Entries drawn from a collection:

=== Section Start ===

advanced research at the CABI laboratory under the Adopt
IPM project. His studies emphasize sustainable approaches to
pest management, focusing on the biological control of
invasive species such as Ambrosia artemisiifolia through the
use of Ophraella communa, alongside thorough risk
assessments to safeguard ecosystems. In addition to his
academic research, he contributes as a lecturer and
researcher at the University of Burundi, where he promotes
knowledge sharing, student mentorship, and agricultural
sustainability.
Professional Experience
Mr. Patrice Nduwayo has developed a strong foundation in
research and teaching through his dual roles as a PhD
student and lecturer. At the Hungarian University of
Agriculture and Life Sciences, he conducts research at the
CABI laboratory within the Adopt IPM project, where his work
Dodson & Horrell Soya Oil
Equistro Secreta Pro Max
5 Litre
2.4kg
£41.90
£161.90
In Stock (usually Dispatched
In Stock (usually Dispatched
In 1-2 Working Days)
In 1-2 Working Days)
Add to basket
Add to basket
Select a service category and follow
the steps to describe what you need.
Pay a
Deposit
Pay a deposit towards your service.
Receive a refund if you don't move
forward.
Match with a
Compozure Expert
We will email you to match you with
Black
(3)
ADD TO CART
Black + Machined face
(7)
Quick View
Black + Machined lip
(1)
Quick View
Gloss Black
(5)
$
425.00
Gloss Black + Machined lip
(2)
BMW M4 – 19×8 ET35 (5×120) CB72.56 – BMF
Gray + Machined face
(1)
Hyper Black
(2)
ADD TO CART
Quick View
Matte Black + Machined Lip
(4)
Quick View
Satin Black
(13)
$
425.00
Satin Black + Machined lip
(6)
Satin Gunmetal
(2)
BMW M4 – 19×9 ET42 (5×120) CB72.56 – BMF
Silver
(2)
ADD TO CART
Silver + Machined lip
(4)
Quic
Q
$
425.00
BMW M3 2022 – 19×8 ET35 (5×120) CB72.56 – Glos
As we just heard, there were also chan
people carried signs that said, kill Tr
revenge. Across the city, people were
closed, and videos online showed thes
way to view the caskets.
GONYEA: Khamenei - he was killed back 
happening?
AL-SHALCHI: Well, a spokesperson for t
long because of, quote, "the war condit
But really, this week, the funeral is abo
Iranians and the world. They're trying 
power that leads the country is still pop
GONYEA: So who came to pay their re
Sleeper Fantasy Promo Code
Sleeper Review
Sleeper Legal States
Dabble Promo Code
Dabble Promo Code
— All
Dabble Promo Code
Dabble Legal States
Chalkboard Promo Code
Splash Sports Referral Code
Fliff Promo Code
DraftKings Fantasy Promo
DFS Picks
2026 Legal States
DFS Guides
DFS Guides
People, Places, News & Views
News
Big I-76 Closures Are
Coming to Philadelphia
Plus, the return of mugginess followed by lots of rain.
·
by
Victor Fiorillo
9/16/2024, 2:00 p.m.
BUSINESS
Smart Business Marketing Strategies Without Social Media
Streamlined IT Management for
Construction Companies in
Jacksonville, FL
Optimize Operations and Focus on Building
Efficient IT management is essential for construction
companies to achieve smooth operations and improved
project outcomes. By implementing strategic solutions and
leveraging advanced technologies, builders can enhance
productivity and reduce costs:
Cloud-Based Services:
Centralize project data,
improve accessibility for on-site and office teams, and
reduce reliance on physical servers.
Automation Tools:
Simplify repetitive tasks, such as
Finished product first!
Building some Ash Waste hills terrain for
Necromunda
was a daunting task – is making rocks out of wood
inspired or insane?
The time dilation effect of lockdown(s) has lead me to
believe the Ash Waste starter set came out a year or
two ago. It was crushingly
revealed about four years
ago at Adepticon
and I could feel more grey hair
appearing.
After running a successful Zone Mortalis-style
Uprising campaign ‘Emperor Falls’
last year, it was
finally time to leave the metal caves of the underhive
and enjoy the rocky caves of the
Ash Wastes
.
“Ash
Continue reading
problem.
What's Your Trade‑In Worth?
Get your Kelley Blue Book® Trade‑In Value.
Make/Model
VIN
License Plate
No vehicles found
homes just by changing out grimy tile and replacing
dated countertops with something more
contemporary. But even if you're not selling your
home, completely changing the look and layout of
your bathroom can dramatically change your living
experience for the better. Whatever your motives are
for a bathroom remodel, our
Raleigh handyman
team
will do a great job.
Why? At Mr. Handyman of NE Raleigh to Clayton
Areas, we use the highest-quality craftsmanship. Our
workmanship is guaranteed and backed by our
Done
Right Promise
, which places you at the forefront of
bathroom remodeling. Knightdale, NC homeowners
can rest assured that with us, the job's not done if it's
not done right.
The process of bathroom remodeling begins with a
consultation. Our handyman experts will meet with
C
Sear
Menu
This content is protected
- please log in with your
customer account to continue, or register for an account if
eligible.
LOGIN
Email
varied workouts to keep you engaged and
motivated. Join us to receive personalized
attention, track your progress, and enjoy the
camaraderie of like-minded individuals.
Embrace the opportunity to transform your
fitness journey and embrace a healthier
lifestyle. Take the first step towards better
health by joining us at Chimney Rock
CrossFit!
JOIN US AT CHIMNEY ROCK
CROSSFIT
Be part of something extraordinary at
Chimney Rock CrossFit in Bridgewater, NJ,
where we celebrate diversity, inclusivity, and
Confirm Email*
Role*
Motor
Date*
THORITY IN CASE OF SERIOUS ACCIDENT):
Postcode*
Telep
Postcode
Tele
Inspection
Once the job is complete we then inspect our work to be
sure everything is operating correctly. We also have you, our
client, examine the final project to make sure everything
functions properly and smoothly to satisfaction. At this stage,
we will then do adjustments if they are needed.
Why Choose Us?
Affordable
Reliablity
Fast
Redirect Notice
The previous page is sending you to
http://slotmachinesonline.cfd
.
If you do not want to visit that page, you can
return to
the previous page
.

=== Section End ===

→ **Assigned task**
Repeat every line of the records above word for word, in the same order and with the same line breaks.

→ **Problem solution**
advanced research at the CABI laboratory under the Adopt
IPM project. His studies emphasize sustainable approaches to
pest management, focusing on the biological control of
invasive species such as Ambrosia artemisiifolia through the
use of Ophraella communa, alongside thorough risk
assessments to safeguard ecosystems. In addition to his
academic research, he contributes as a lecturer and
researcher at the University of Burundi, where he promotes
knowledge sharing, student mentorship, and agricultural
sustainability.
Professional Experience
Mr. Patrice Nduwayo has developed a strong foundation in
research and teaching through his dual roles as a PhD
student and lecturer. At the Hungarian University of
Agriculture and Life Sciences, he conducts research at the
CABI laboratory within the Adopt IPM project, where his work
Dodson & Horrell Soya Oil
Equistro Secreta Pro Max
5 Litre
2.4kg
£41.90
£161.90
In Stock (usually Dispatched
In Stock (usually Dispatched
In 1-2 Working Days)
In 1-2 Working Days)
Add to basket
Add to basket
Select a service category and follow
the steps to describe what you need.
Pay a
Deposit
Pay a deposit towards your service.
Receive a refund if you don't move
forward.
Match with a
Compozure Expert
We will email you to match you with
Black
(3)
ADD TO CART
Black + Machined face
(7)
Quick View
Black + Machined lip
(1)
Quick View
Gloss Black
(5)
$
425.00
Gloss Black + Machined lip
(2)
BMW M4 – 19×8 ET35 (5×120) CB72.56 – BMF
Gray + Machined face
(1)
Hyper Black
(2)
ADD TO CART
Quick View
Matte Black + Machined Lip
(4)
Quick View
Satin Black
(13)
$
425.00
Satin Black + Machined lip
(6)
Satin Gunmetal
(2)
BMW M4 – 19×9 ET42 (5×120) CB72.56 – BMF
Silver
(2)
ADD TO CART
Silver + Machined lip
(4)
Quic
Q
$
425.00
BMW M3 2022 – 19×8 ET35 (5×120) CB72.56 – Glos
As we just heard, there were also chan
people carried signs that said, kill Tr
revenge. Across the city, people were
closed, and videos online showed thes
way to view the caskets.
GONYEA: Khamenei - he was killed back 
happening?
AL-SHALCHI: Well, a spokesperson for t
long because of, quote, "the war condit
But really, this week, the funeral is abo
Iranians and the world. They're trying 
power that leads the country is still pop
GONYEA: So who came to pay their re
Sleeper Fantasy Promo Code
Sleeper Review
Sleeper Legal States
Dabble Promo Code
Dabble Promo Code
— All
Dabble Promo Code
Dabble Legal States
Chalkboard Promo Code
Splash Sports Referral Code
Fliff Promo Code
DraftKings Fantasy Promo
DFS Picks
2026 Legal States
DFS Guides
DFS Guides
People, Places, News & Views
News
Big I-76 Closures Are
Coming to Philadelphia
Plus, the return of mugginess followed by lots of rain.
·
by
Victor Fiorillo
9/16/2024, 2:00 p.m.
BUSINESS
Smart Business Marketing Strategies Without Social Media
Streamlined IT Management for
Construction Companies in
Jacksonville, FL
Optimize Operations and Focus on Building
Efficient IT management is essential for construction
companies to achieve smooth operations and improved
project outcomes. By implementing strategic solutions and
leveraging advanced technologies, builders can enhance
productivity and reduce costs:
Cloud-Based Services:
Centralize project data,
improve accessibility for on-site and office teams, and
reduce reliance on physical servers.
Automation Tools:
Simplify repetitive tasks, such as
Finished product first!
Building some Ash Waste hills terrain for
Necromunda
was a daunting task – is making rocks out of wood
inspired or insane?
The time dilation effect of lockdown(s) has lead me to
believe the Ash Waste starter set came out a year or
two ago. It was crushingly
revealed about four years
ago at Adepticon
and I could feel more grey hair
appearing.
After running a successful Zone Mortalis-style
Uprising campaign ‘Emperor Falls’
last year, it was
finally time to leave the metal caves of the underhive
and enjoy the rocky caves of the
Ash Wastes
.
“Ash
Continue reading
problem.
What's Your Trade‑In Worth?
Get your Kelley Blue Book® Trade‑In Value.
Make/Model
VIN
License Plate
No vehicles found
homes just by changing out grimy tile and replacing
dated countertops with something more
contemporary. But even if you're not selling your
home, completely changing the look and layout of
your bathroom can dramatically change your living
experience for the better. Whatever your motives are
for a bathroom remodel, our
Raleigh handyman
team
will do a great job.
Why? At Mr. Handyman of NE Raleigh to Clayton
Areas, we use the highest-quality craftsmanship. Our
workmanship is guaranteed and backed by our
Done
Right Promise
, which places you at the forefront of
bathroom remodeling. Knightdale, NC homeowners
can rest assured that with us, the job's not done if it's
not done right.
The process of bathroom remodeling begins with a
consultation. Our handyman experts will meet with
C
Sear
Menu
This content is protected
- please log in with your
customer account to continue, or register for an account if
eligible.
LOGIN
Email
varied workouts to keep you engaged and
motivated. Join us to receive personalized
attention, track your progress, and enjoy the
camaraderie of like-minded individuals.
Embrace the opportunity to transform your
fitness journey and embrace a healthier
lifestyle. Take the first step towards better
health by joining us at Chimney Rock
CrossFit!
JOIN US AT CHIMNEY ROCK
CROSSFIT
Be part of something extraordinary at
Chimney Rock CrossFit in Bridgewater, NJ,
where we celebrate diversity, inclusivity, and
Confirm Email*
Role*
Motor
Date*
THORITY IN CASE OF SERIOUS ACCIDENT):
Postcode*
Telep
Postcode
Tele
Inspection
Once the job is complete we then inspect our work to be
sure everything is operating correctly. We also have you, our
client, examine the final project to make sure everything
functions properly and smoothly to satisfaction. At this stage,
we will then do adjustments if they are needed.
Why Choose Us?
Affordable
Reliablity
Fast
Redirect Notice
The previous page is sending you to
http://slotmachinesonline.cfd
.
If you do not want to visit that page, you can
return to
the previous page
.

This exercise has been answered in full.